Appendix B: Testing the API - AI-Powered Health Data Masking

Appendix B: Testing the API

The AI-Powered Health Data Masking API receives images and text as input. Before testing the API, you must complete Step 2: Create an IAM Policy to Access the API and attach the policy to an IAM role.

Use the following procedures to use the API image and text masking capabilities:

Note

Verify that the IAM role you assume has an attached IAM policy that restricts the image and text masking functions.

Mask Text

Use the following procedure to test the solution API text masking capability:

  1. In the AWS CloudFormation console, select the deployed solution stack.

  2. In the Outputs tab, copy the ApiGatewayId and the TextMaskResourceId.

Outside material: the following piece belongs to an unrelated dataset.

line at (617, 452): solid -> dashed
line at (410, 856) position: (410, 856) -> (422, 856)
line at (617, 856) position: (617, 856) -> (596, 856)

    Using a portion of a fictional medical note provided by the Amazon Comprehend Medical team, you can test the solution API for masking text using AWS CLI or your AWS SDK of choice.

    PERSON INFORMATION Name: SALAZAR, CARLOS MRN: RQ36114734 ED Arrival Time: 11/12/2011 18:15 Sex: Male DOB: 2/11/1961

    The example POST request using the example note above, will de-identify the request message and look like the following: {"text": "PERSON INFORMATION\nName: SALAZAR, CARLOS\nMRN: RQ36114734\nED Arrival Time: 11/12/2011 18:15\nSex: Male\nDOB: 2/11/1961"}

  3. Open a Python terminal and paste in the following code sample. You must update the api_id and resource_id you copied from the Outputs tab above.

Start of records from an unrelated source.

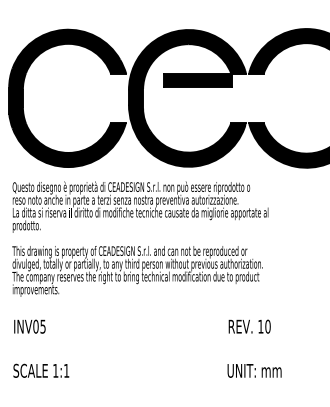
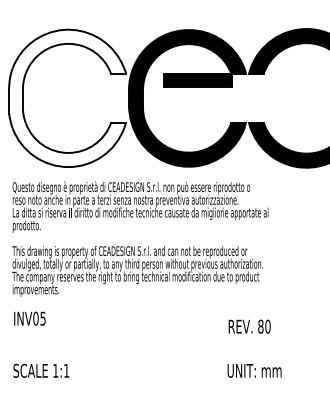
fill at (67, 98): present -> none
text at (29, 326) position: (29, 326) -> (29, 318)
text at (260, 326): 10 -> 80
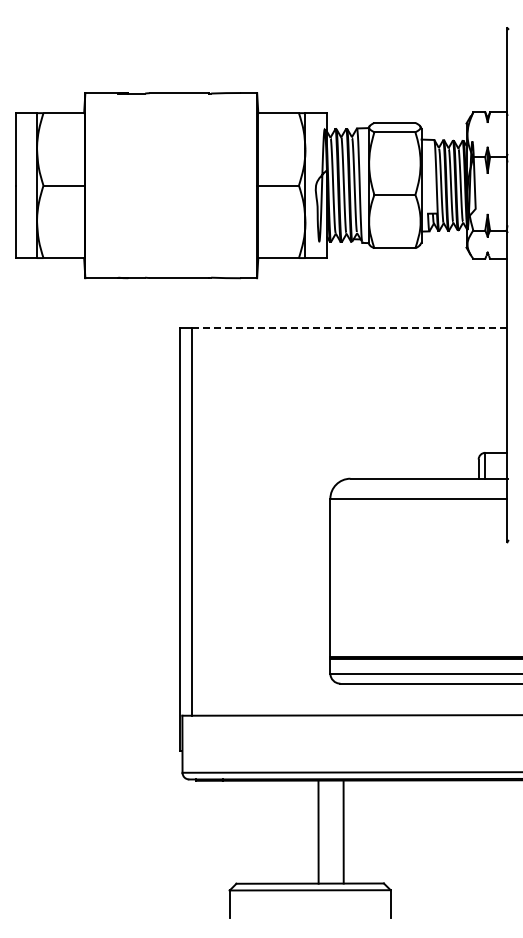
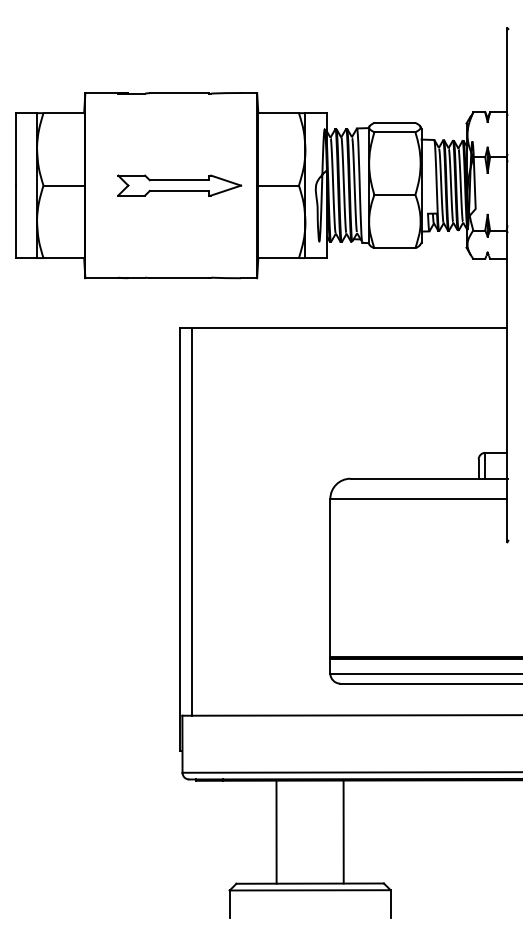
part at (179, 185): none -> present
line at (349, 328): dashed -> solid
line at (318, 831) position: (318, 831) -> (276, 831)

    import boto3 import json client = boto3.client('apigateway') api_id = YOUR_API_ID resource_id = YOUR_RESOURCE_ID payload = {"text": "PERSON INFORMATION\nName: SALAZAR, CARLOS\nMRN: RQ36114734\nED Arrival Time: 11/12/2011 18:15\nSex: Male\nDOB: 2/11/1961"} response = client.test_invoke_method( restApiId=api_id, resourceId=resource_id, httpMethod='POST', headers={"Content-Type": "application/json"}, body=json.dumps(payload) ) print(response['body'])

    If the masking was completed successfully, you will see the following message:

    {"maskedText": "PERSON INFORMATION\nName: NAME\nMRN: ID\nADDRESS Arrival Time: DATE 18:15\nSex: Male\nDOB: DATE"}

Mask Image

Use the following procedure to test the solution API image masking capability.

  1. Download the example chest x-ray image from a dataset made available by the NIH Clinical Center, and upload the image into the created Amazon S3 bucket.

  2. Copy the Amazon S3 bucket name and key.

  3. In the Outputs tab, copy the ApiGatewayId and the ImageMaskResourceId.

  4. Open a Python terminal and paste in the following code sample. Note that you must update the api_id and resource_id you copied from the Outputs tab above, and the S3 bucket name and key.

    import boto3 import json client = boto3.client('apigateway') api_id = YOUR_API_ID resource_id = YOUR_RESOURCE_ID s3_bucket = YOUR_S3_IMAGE_BUCKET s3_key = YOUR_S3_IMAGE_KEY destination_key = 'masked/' + s3_key payload = {"s3Bucket": s3_bucket, "s3Key": s3_key, "destinationBucket": s3_bucket, "destinationKey": destination_key} response = client.test_invoke_method( restApiId=api_id, resourceId=resource_id, httpMethod='POST', headers={"Content-Type": "application/json"}, body=json.dumps(payload) ) print(response['body'])
  5. Once the image is successfully masked, navigate to the response path to view the image. The path will be returned in the JSON document (response['body']).